Slang and txt spk in the classroom
Yo! is probably not the best way to greet your English language teacher when you get back to class for a new term but they couldn’t exactly tell you that it’s ‘not English’. And if you got a text from your teacher saying something like: ‘Remember that the first class after the holidays is tomorrow at 2pm.’, to which you responded with ‘k. c u l8r’. Well, that’s English too – so your teacher can’t really be too down on you about it.
But your teacher may be concerned that you aren’t using the right English in the right context. It’s cool that you’re at home with English slang and online English phrases, I mean YOLO, right? But here are some pointers to keep you out of trouble in your written work:
1) You, your and you’re, not u, ur and ur. Seriously.

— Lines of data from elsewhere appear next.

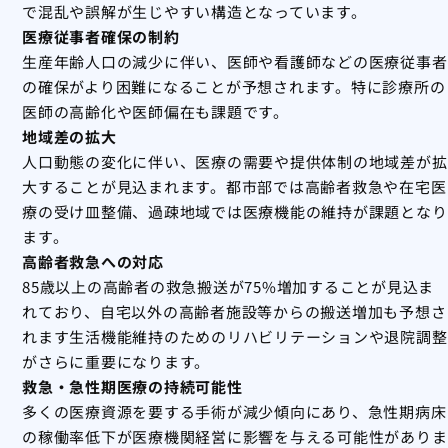
で混乱や誤解が生じやすい構造となっています。
医療従事者確保の制約
生産年齢人口の減少に伴い、医師や看護師などの医療従事者
の確保がより困難になることが予想されます。特に診療所の
医師の高齢化や医師偏在も課題です。
地域差の拡大
人口動態の変化に伴い、医療の需要や提供体制の地域差が拡
大することが見込まれます。都市部では高齢者救急や在宅医
療の受け皿整備、過疎地域では医療機能の維持が課題となり
ます。
高齢者救急への対応
85歳以上の高齢者の救急搬送が75%増加することが見込ま
れており、自宅以外の高齢者施設等からの搬送増加も予想さ
れます生活機能維持のためのリハビリテーションや退院調整
がさらに重要になります。
救急・急性期医療の持続可能性
多くの医療資源を要する手術が減少傾向にあり、急性期病床
の稼働率低下が医療機関経営に影響を与える可能性がありま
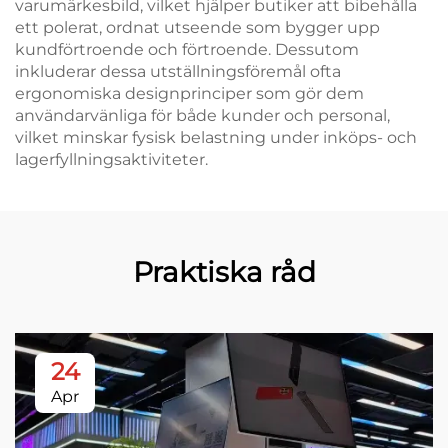
varumärkesbild, vilket hjälper butiker att bibehålla
ett polerat, ordnat utseende som bygger upp
kundförtroende och förtroende. Dessutom
inkluderar dessa utställningsföremål ofta
ergonomiska designprinciper som gör dem
användarvänliga för både kunder och personal,
vilket minskar fysisk belastning under inköps- och
lagerfyllningsaktiviteter.
Praktiska råd
24
Apr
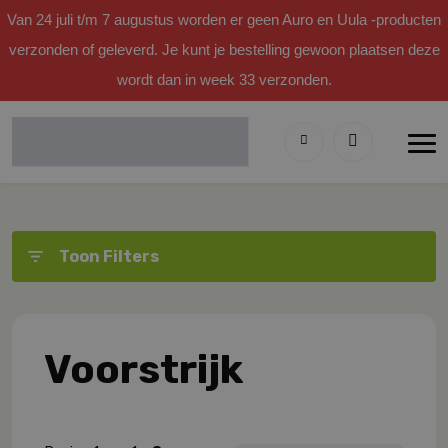
Van 24 juli t/m 7 augustus worden er geen Auro en Uula -producten
verzonden of geleverd. Je kunt je bestelling gewoon plaatsen deze
wordt dan in week 33 verzonden.
Toon Filters
Voorstrijk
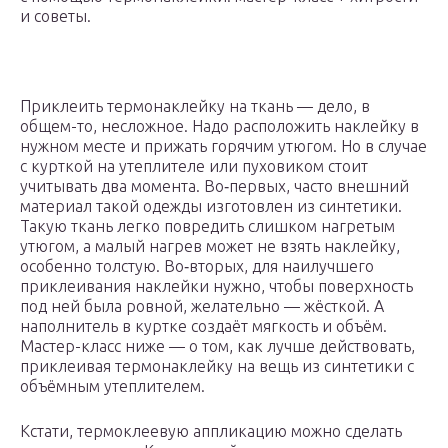
и советы.
Приклеить термонаклейку на ткань — дело, в
общем-то, несложное. Надо расположить наклейку в
нужном месте и прижать горячим утюгом. Но в случае
с курткой на утеплителе или пуховиком стоит
учитывать два момента. Во‑первых, часто внешний
материал такой одежды изготовлен из синтетики.
Такую ткань легко повредить слишком нагретым
утюгом, а малый нагрев может не взять наклейку,
особенно толстую. Во‑вторых, для наилучшего
приклеивания наклейки нужно, чтобы поверхность
под ней была ровной, желательно — жёсткой. А
наполнитель в куртке создаёт мягкость и объём.
Мастер-класс ниже — о том, как лучше действовать,
приклеивая термонаклейку на вещь из синтетики с
объёмным утеплителем.
Кстати, термоклеевую аппликацию можно сделать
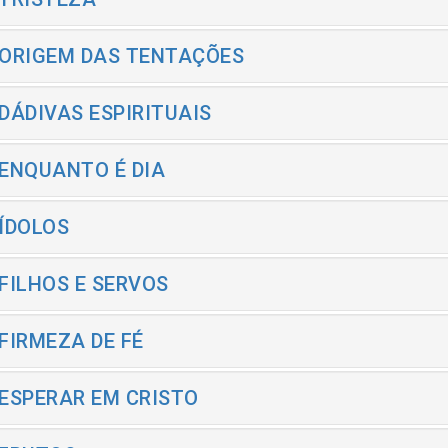
 ORIGEM DAS TENTAÇÕES
 DÁDIVAS ESPIRITUAIS
 ENQUANTO É DIA
 ÍDOLOS
 FILHOS E SERVOS
 FIRMEZA DE FÉ
 ESPERAR EM CRISTO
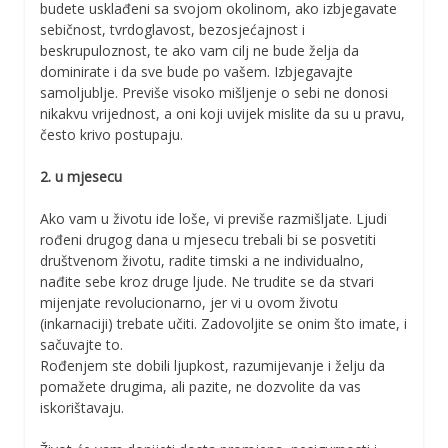
budete usklađeni sa svojom okolinom, ako izbjegavate
sebičnost, tvrdoglavost, bezosjećajnost i
beskrupuloznost, te ako vam cilj ne bude želja da
dominirate i da sve bude po vašem. Izbjegavajte
samoljublje. Previše visoko mišljenje o sebi ne donosi
nikakvu vrijednost, a oni koji uvijek mislite da su u pravu,
često krivo postupaju.
2. u mjesecu
Ako vam u životu ide loše, vi previše razmišljate. Ljudi
rođeni drugog dana u mjesecu trebali bi se posvetiti
društvenom životu, radite timski a ne individualno,
nađite sebe kroz druge ljude. Ne trudite se da stvari
mijenjate revolucionarno, jer vi u ovom životu
(inkarnaciji) trebate učiti. Zadovoljite se onim što imate, i
sačuvajte to.
Rođenjem ste dobili ljupkost, razumijevanje i želju da
pomažete drugima, ali pazite, ne dozvolite da vas
iskorištavaju.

2) Whether you love it, are in love or full of love in general, the word has two vowels and neither one is a u. Love. Not luv, luvvies.
3) Capitalizing (take this to the bank): I is still a capital letter when referring to yourself. Even if you are being humble. Even if you are in a rush. The first letter after a full stop (period) or at the beginning of a sentence is still a capital letter. Apostrophes come and go, it’s true – but this rule holds. Believe it.
3) If there’s something you want to emphasise, e.g.: ‘He just knew his teacher would understand…’ then put it in italics or underline it. *Asterisks* are for Twitter and SHOUTING is just plain rude.
4) Lastly, don’t tag it. No #arewedoneyet at the end of an essay.